Wenn man sich pausenlos um eine Frage dreht, kommt man der Lösung nicht unbedingt näher. Mit ein bisschen Abstand geht das viel besser: "Man denkt nicht mehr darüber nach, und am nächsten oder übernächsten Tag entscheidet man ‚intuitiv‘. In der Zwischenzeit hat unser vorbewusst arbeitendes Langzeitgedächtnis die Entscheidungsarbeit für uns getan, nachdem es einmal angestoßen wurde", erläutert Hirnforscher Roth.

Geheimrezept: Abstand und Intuition

Der Verstand spielt im Entscheidungsprozess dagegen nur eine untergeordnete Rolle. Unser Aktualbewusstsein ist nämlich so beschränkt und stressanfällig, dass es nur in einfachen Entscheidungssituationen brauchbar wird. Das Geheimrezept für die wirklich komplizierten Fragen des Lebens lautet daher: Abstand und Intuition. Dinge zur Abwechslung mal nicht zerdenken, sondern spontan sein und auf die innere Stimme hören. Das klingt esoterischer als es ist und tut gar nicht weh. Und falls doch: Eine Entscheidung ist selten für die Ewigkeit.

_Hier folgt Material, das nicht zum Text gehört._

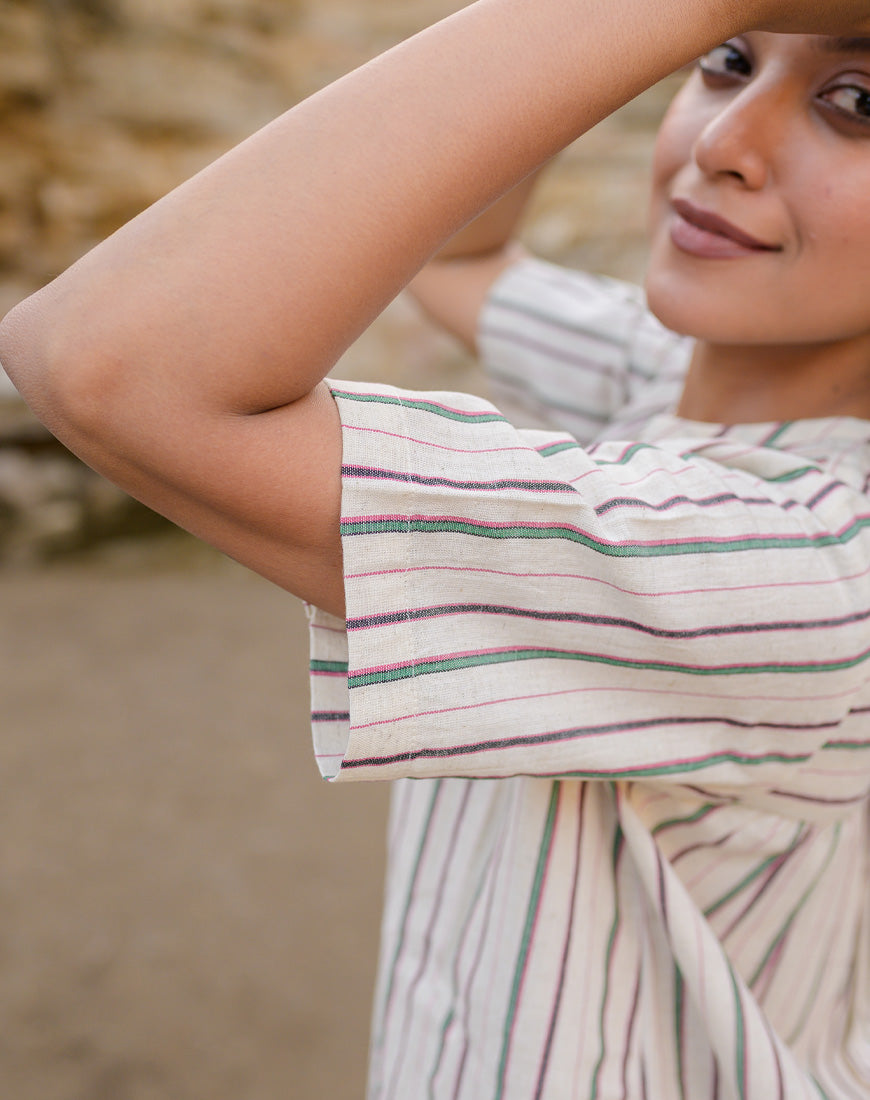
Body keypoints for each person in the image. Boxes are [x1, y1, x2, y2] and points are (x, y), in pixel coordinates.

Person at [2, 0, 870, 1095]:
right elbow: (464, 256)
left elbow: (104, 362)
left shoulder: (809, 568)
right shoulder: (665, 369)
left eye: (858, 102)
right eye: (725, 62)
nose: (722, 143)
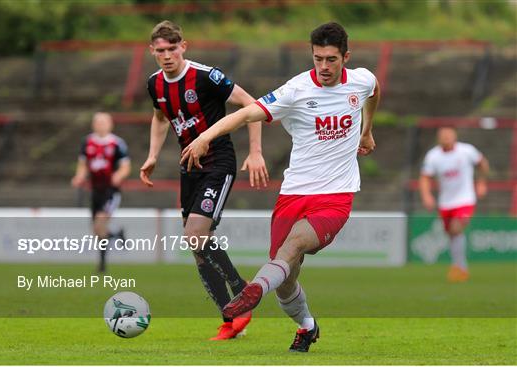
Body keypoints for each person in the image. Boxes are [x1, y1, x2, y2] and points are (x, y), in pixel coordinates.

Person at [181, 22, 379, 352]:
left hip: (336, 196)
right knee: (286, 280)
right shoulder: (296, 90)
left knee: (294, 245)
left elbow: (373, 93)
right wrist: (205, 136)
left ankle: (254, 289)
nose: (324, 67)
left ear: (346, 56)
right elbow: (246, 114)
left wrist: (367, 130)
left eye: (331, 59)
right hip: (293, 194)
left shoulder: (362, 79)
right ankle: (307, 326)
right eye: (318, 59)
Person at [139, 20, 269, 340]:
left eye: (172, 49)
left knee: (195, 235)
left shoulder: (206, 76)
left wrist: (255, 152)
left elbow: (253, 106)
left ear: (184, 46)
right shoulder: (155, 84)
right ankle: (230, 320)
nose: (167, 55)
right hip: (189, 166)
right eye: (160, 51)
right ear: (151, 52)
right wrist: (153, 154)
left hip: (218, 161)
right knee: (197, 247)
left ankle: (241, 292)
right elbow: (160, 116)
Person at [419, 127, 489, 282]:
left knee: (456, 228)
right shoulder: (433, 156)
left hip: (465, 199)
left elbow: (483, 163)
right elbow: (425, 178)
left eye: (449, 135)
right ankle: (458, 266)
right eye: (443, 136)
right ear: (439, 138)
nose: (446, 138)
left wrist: (482, 183)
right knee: (451, 233)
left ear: (455, 136)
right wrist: (426, 195)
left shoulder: (467, 151)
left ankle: (460, 268)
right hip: (446, 202)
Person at [71, 112, 131, 272]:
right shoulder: (87, 142)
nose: (100, 125)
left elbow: (126, 167)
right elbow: (83, 164)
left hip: (110, 191)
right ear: (93, 124)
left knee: (100, 225)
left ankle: (102, 266)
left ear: (110, 124)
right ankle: (117, 235)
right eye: (97, 122)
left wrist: (118, 176)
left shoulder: (117, 143)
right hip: (95, 190)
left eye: (103, 122)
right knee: (97, 231)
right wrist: (79, 177)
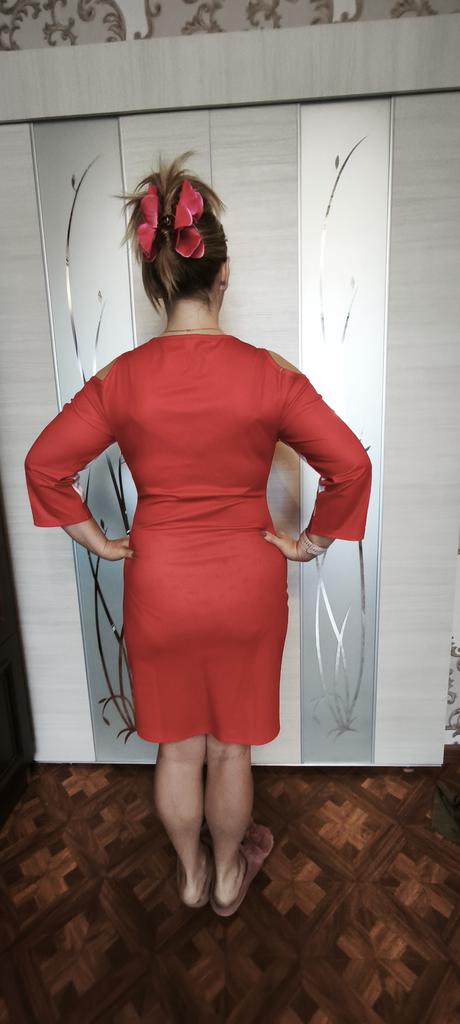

Die Art des Entscheidens von jetzt auf gleich zu ändern, ist wahrscheinlich schwierig. Mein Bauch wird sich nicht einfach raushalten, nur weil ich jetzt weiß, dass er mich zu überstürzten und vielleicht sogar gefährlichen Entschlüssen verleitet. Wie bei vielen Dingen kommt es auf die Mischung an: Ein bisschen Bauch, ein bisschen Kopf, und ganz viel Intuition. Ein eiskalter Bergsee schadet womöglich auch nicht.